Free-form key-value pairs. Rendered as a metadata block.

### script_summary (scripts lint)

```json
"script_summary": {
  "total_scripts": 5,
  "by_type": {"python": 3, "shell": 2},
  "missing_tests": ["script1.py"]
}
```

### existing_scripts (script-opportunities scanner)

Array of strings (script paths that already exist).

## Complete Example

```json
{
  "scanner": "workflow-integrity",
  "skill_path": "/path/to/skill",
  "findings": [
    {
      "file": "SKILL.md",
      "line": 12,
      "severity": "high",
      "category": "frontmatter",
      "title": "Missing required 'version' field in frontmatter",
      "detail": "The SKILL.md frontmatter is missing the version field. This prevents the manifest generator from producing correct output and breaks version-aware consumers.",
      "action": "Add 'version: 1.0.0' to the YAML frontmatter block"
    },
    {
      "file": "build-process.md",
      "line": null,
      "severity": "strength",
      "category": "design",
      "title": "Excellent progressive disclosure pattern in build stages",
      "detail": "Each stage provides exactly the context needed without front-loading information. This reduces token waste and improves LLM comprehension.",
      "action": ""
    },
    {
      "file": "SKILL.md",
      "line": 45,
      "severity": "medium-opportunity",
      "category": "experience-gap",
      "title": "No guidance for first-time users unfamiliar with build workflows",
      "detail": "A user encountering this skill for the first time has no onboarding path. The skill assumes familiarity with stage-based workflows, which creates friction for newcomers.",
      "action": "Add a 'Getting Started' section or link to onboarding documentation"
    }
  ],
  "assessments": {
    "stage_summary": {
      "total_stages": 7,
      "missing_stages": [],
      "orphaned_stages": ["cleanup"]
    }
  },
  "summary": {
    "total_findings": 3,
    "by_severity": {"high": 1, "medium-opportunity": 1, "strength": 1},
    "assessment": "Well-structured skill with one critical frontmatter gap. Progressive disclosure is a notable strength."
  }
}
```

## DO NOT

- **DO NOT** rename fields. Use exactly: `file`, `line`, `severity`, `category`, `title`, `detail`, `action`
- **DO NOT** use `issues` instead of `findings` — the array is always called `findings`
- **DO NOT** add fields to findings beyond the 7 defined above.
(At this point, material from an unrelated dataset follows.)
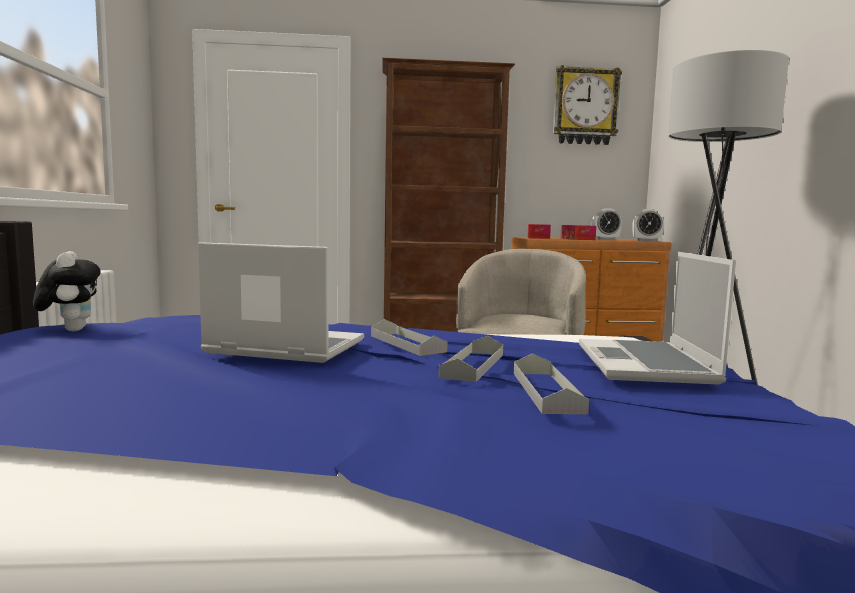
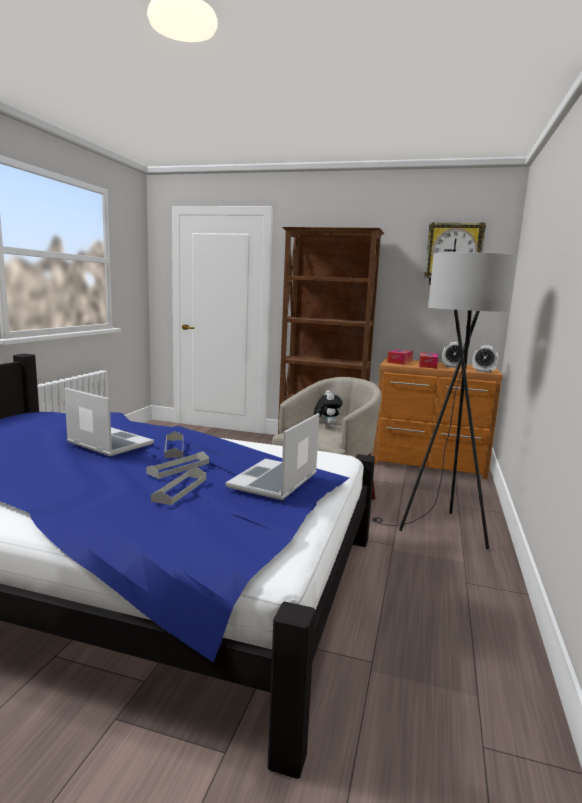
camera: 20 degrees right, 5 degrees up
plush toy [33,251,101,331] -> plush toy moved to [314,390,343,429]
Put scanner-specific structured data in `assessments`
- **DO NOT** use separate arrays for strengths, suggestions, or opportunities — they go in `findings` with appropriate severity values
- **DO NOT** change `user_journeys` from an array to an object keyed by persona name
- **DO NOT** restructure assessment sub-objects — use the shapes defined above
- **DO NOT** put free-form narrative data into `assessments` — that belongs in `detail` fields of findings or in `summary.assessment`

## Self-Check Before Output

Before writing your JSON output, verify:

1. Is your array called `findings` (not `issues`, not `opportunities`)?
2. Does every item in `findings` have all 7 fields: `file`, `line`, `severity`, `category`, `title`, `detail`, `action`?
3. Are strengths in `findings` with `severity: "strength"` (not in a separate `strengths` array)?
4. Are suggestions in `findings` with `severity: "suggestion"` (not in a separate `creative_suggestions` array)?
5. Is `assessments` an object containing structured analysis data (not items that belong in findings)?
6. Is `user_journeys` an array of objects (not an object keyed by persona)?
7. Do `top_insights` items use `title`/`detail`/`action` (not `insight`/`suggestion`/`why_it_matters`)?